Some economists argue the tax cuts may lead to longer-run boosts to productivity and innovation, but say the magnitude and timing is hard to estimate.
“There’s a legitimate argument to be made that with a lower tax rate you broaden the [tax] base and increase investment,” said Constance Hunter, the chief economist of KPMG LLP. “Over time that should boost productivity, but it’s very difficult to say exactly when because the nature of innovation is haphazard.”

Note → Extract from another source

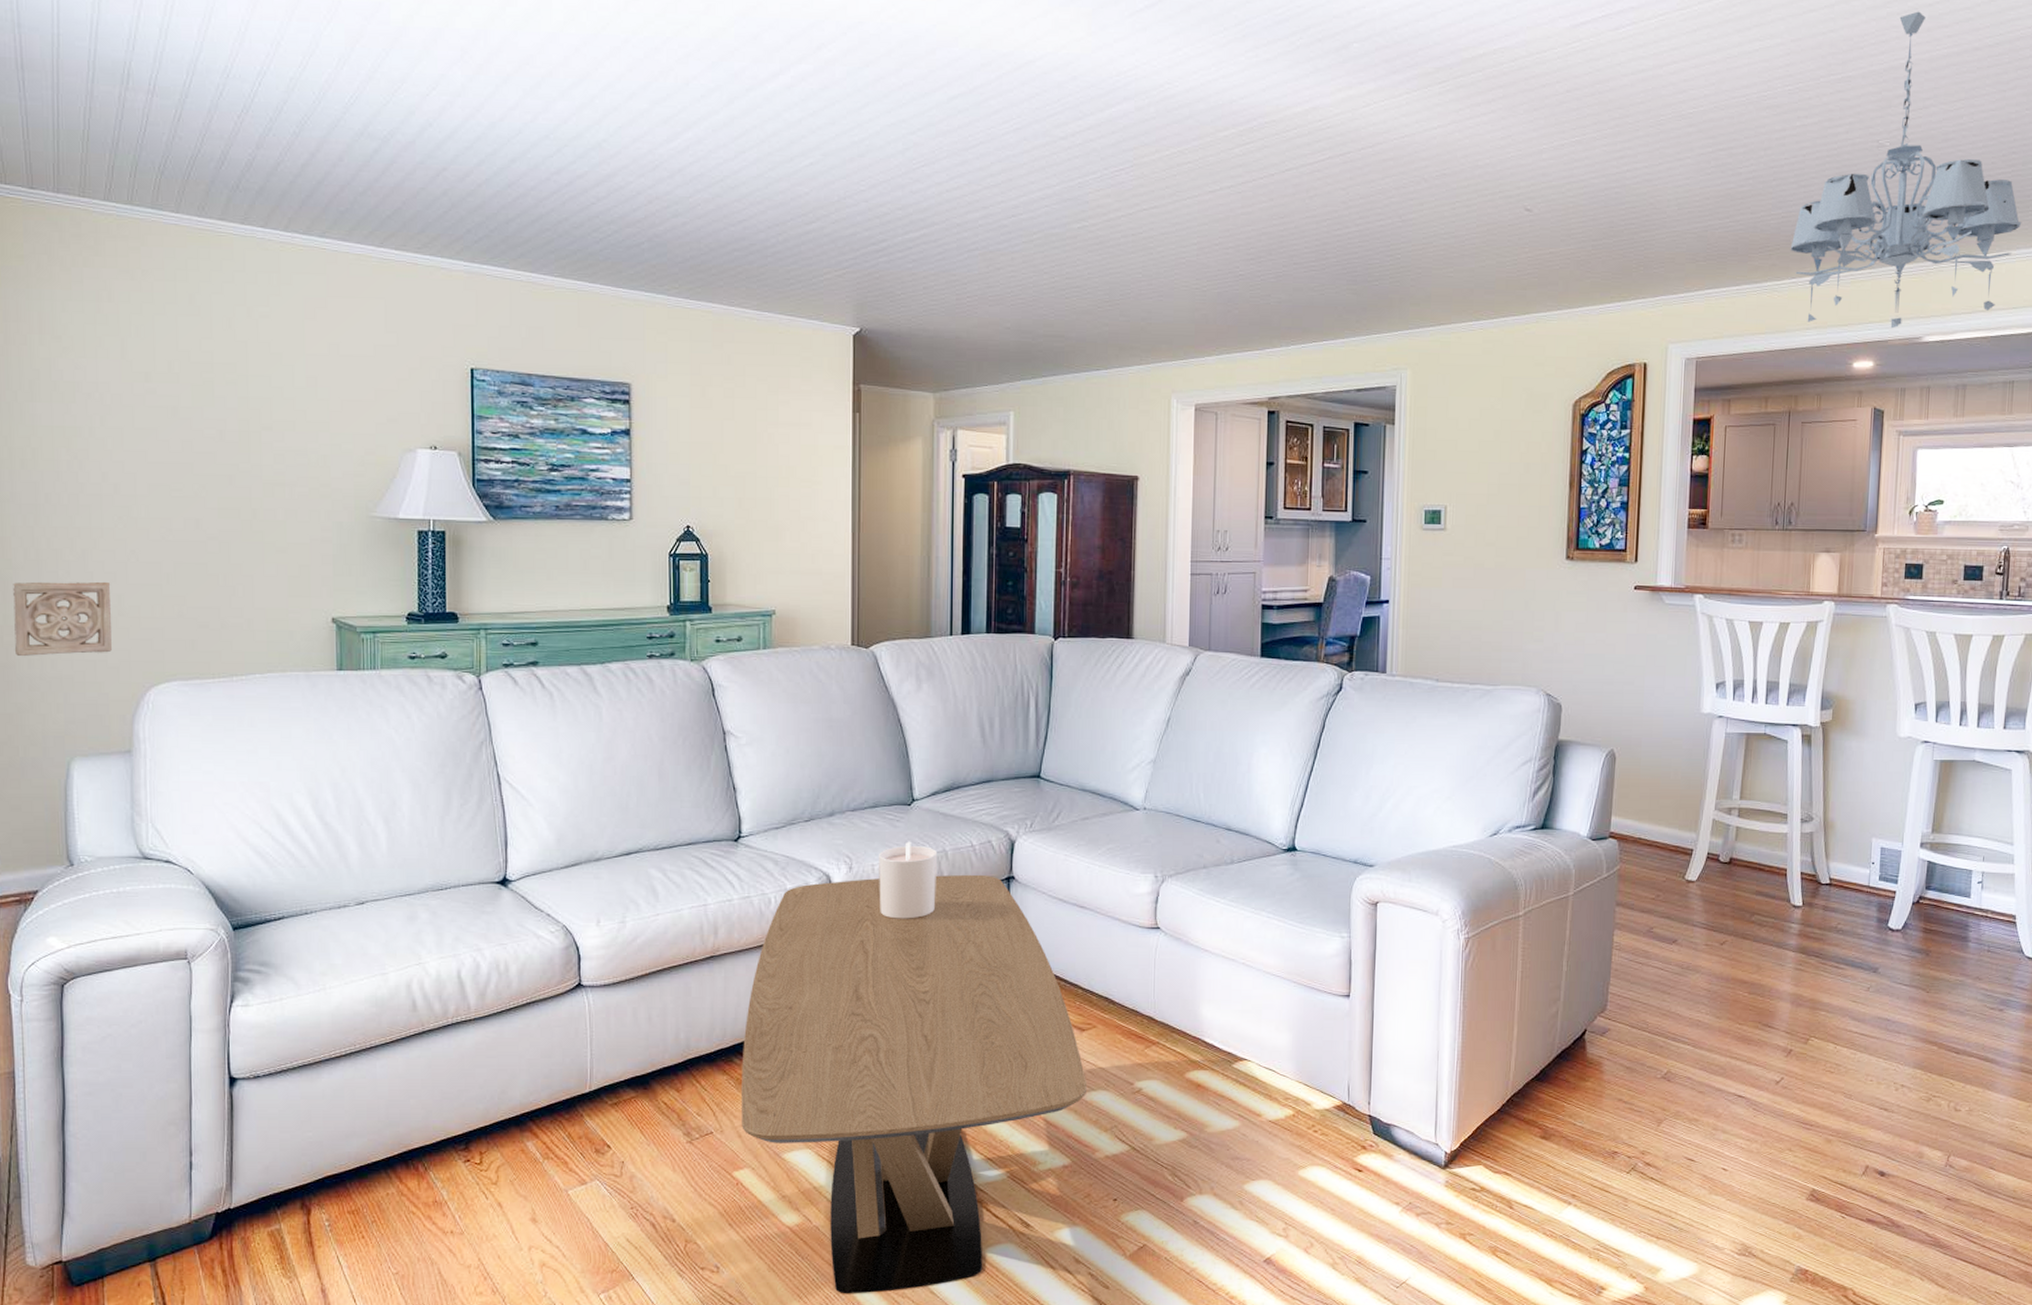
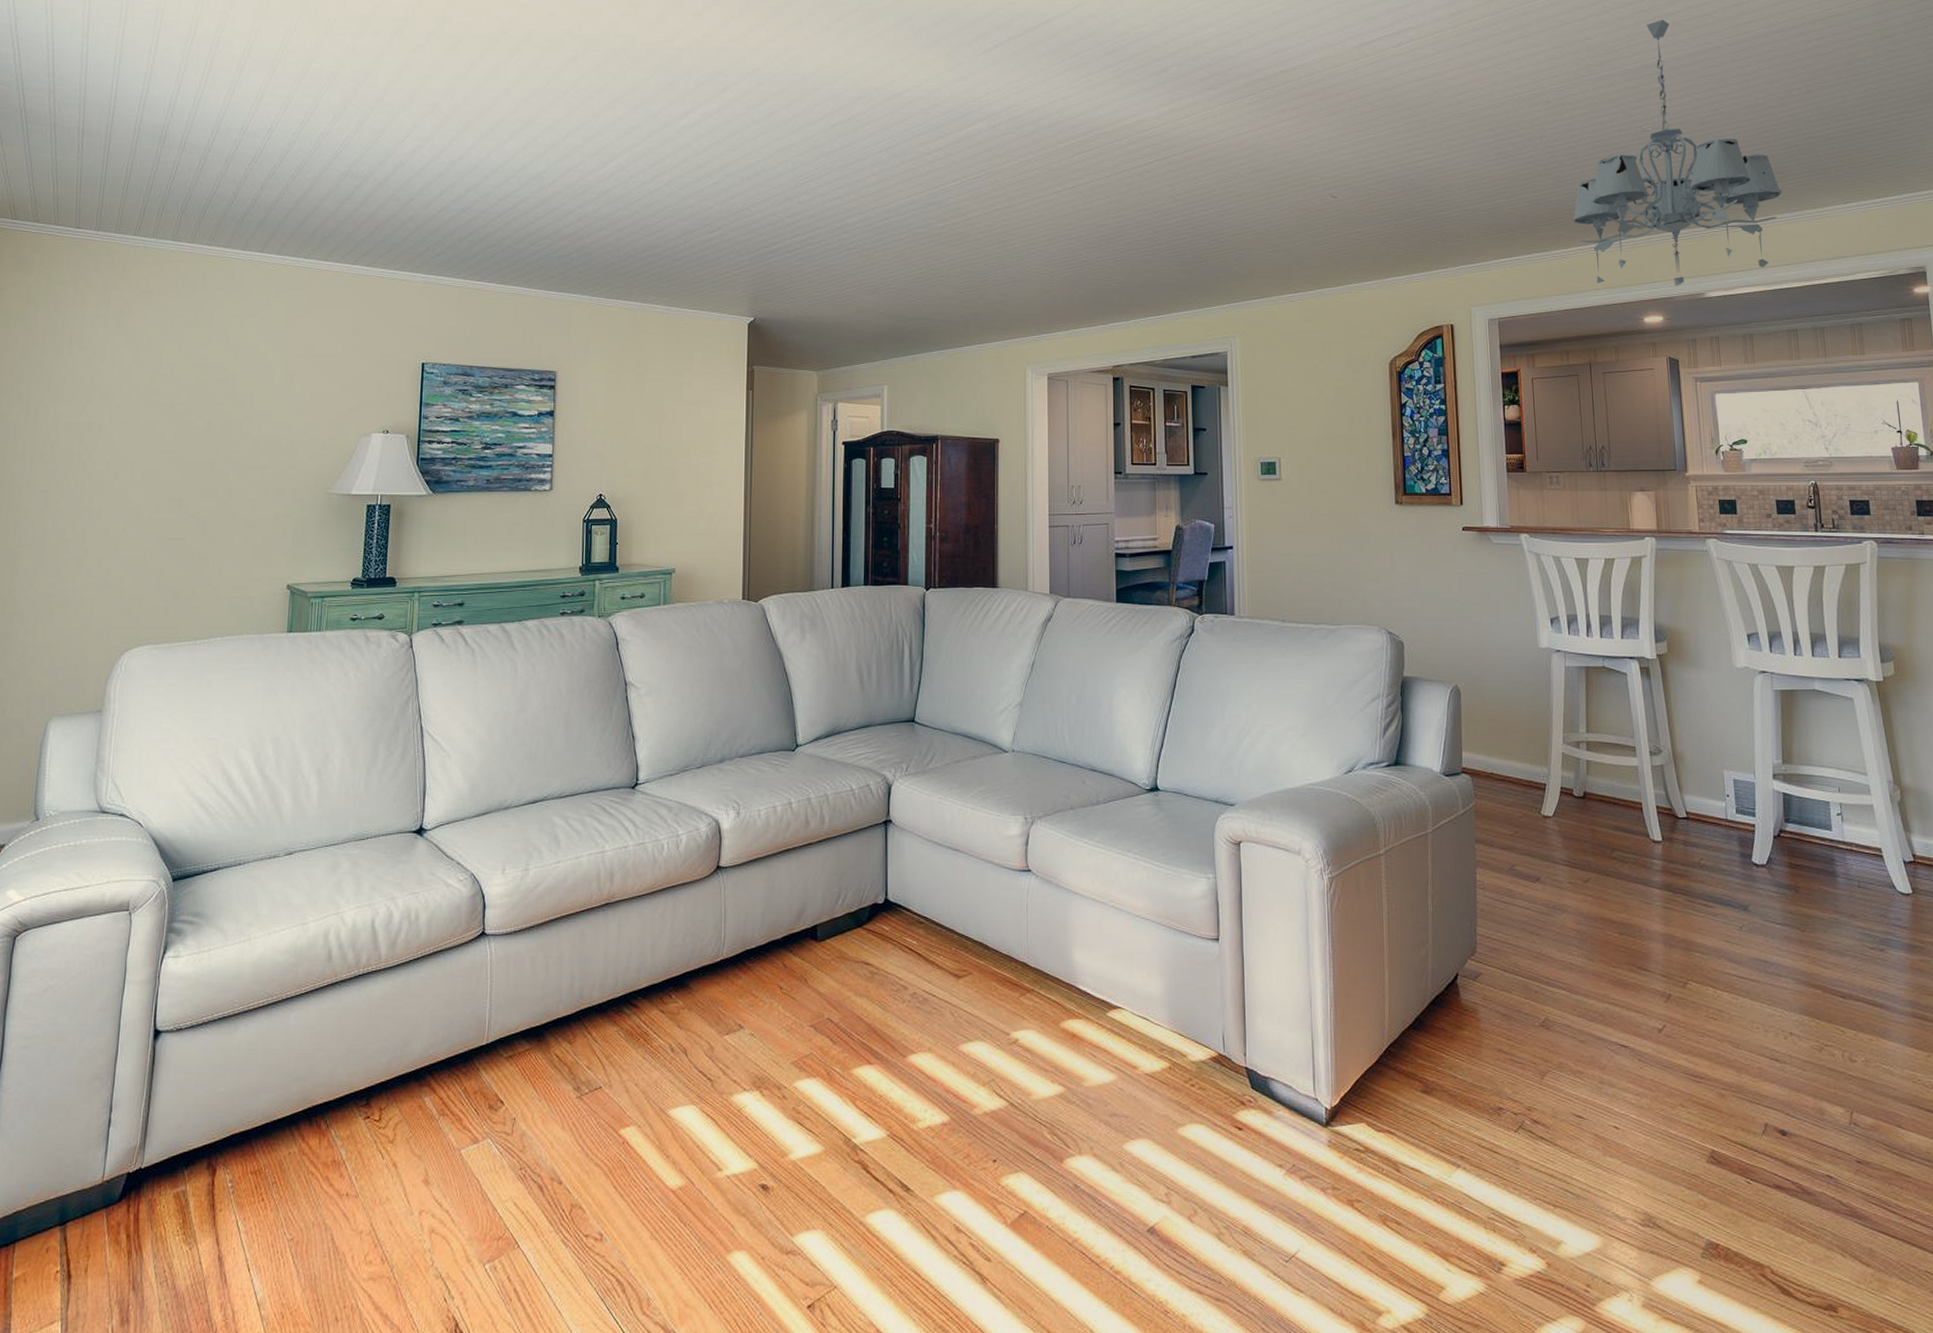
wall ornament: present [13,581,112,656] -> none [14,557,102,625]
coffee table: present [742,874,1088,1294] -> none [629,818,965,1266]
candle: present [879,841,938,919] -> none [764,786,820,864]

Fed policy is another wild card. Inflation, as measured by the consumer-price index, is forecast to remain above 2% through 2020, a backdrop that will require the Fed to continue raising short-term interest rates in the near term, ending next year with its benchmark federal-funds rate at about 3%. The Fed held its benchmark rate near zero for much of the expansion and began gradually lifting it in 2015. Higher Fed rates, while keeping inflation from moving too much higher, could also help tamp down growth.
While the immediate outlook for the rest of 2018 is strong, economists see an 18% chance of a recession beginning in the next 12 months. Those are the highest odds since President Trump’s election 21 months ago.
A number of major trade decisions hang over the economic outlook. The resolution of negotiations over the North American Free Trade Agreement is still unclear, potentially jeopardizing extensive trading relationships with Mexico and Canada. The administration is also considering imposing tariffs on imports of automobiles and auto parts., though tentative negotiations are under way with the European Union that could avert at least some of those tariffs.
The economists in the survey placed the odds of a Nafta pullout at about 29% and the odds of auto tariffs at 31%. Like with a recession, most think it will probably be avoided, but view the risks as uncomfortably high.
Asked to assess the risks to their forecasts, 58% of economists saw “downside risks,” meaning they think that if their forecasts are wrong, it is because the economy will have performed worse than they expected. But 31% saw “upside risks,” scenarios in which the economy performs better.
“If we avoid a trade war, and remove the threats of a trade war, we could see more much-needed business investment in the economy,” said Diane Swonk, chief economist of Grant Thornton.
The Journal’s survey of 57 business, financial and academic economists was conducted Aug. 3-7. Not every forecaster answered every question.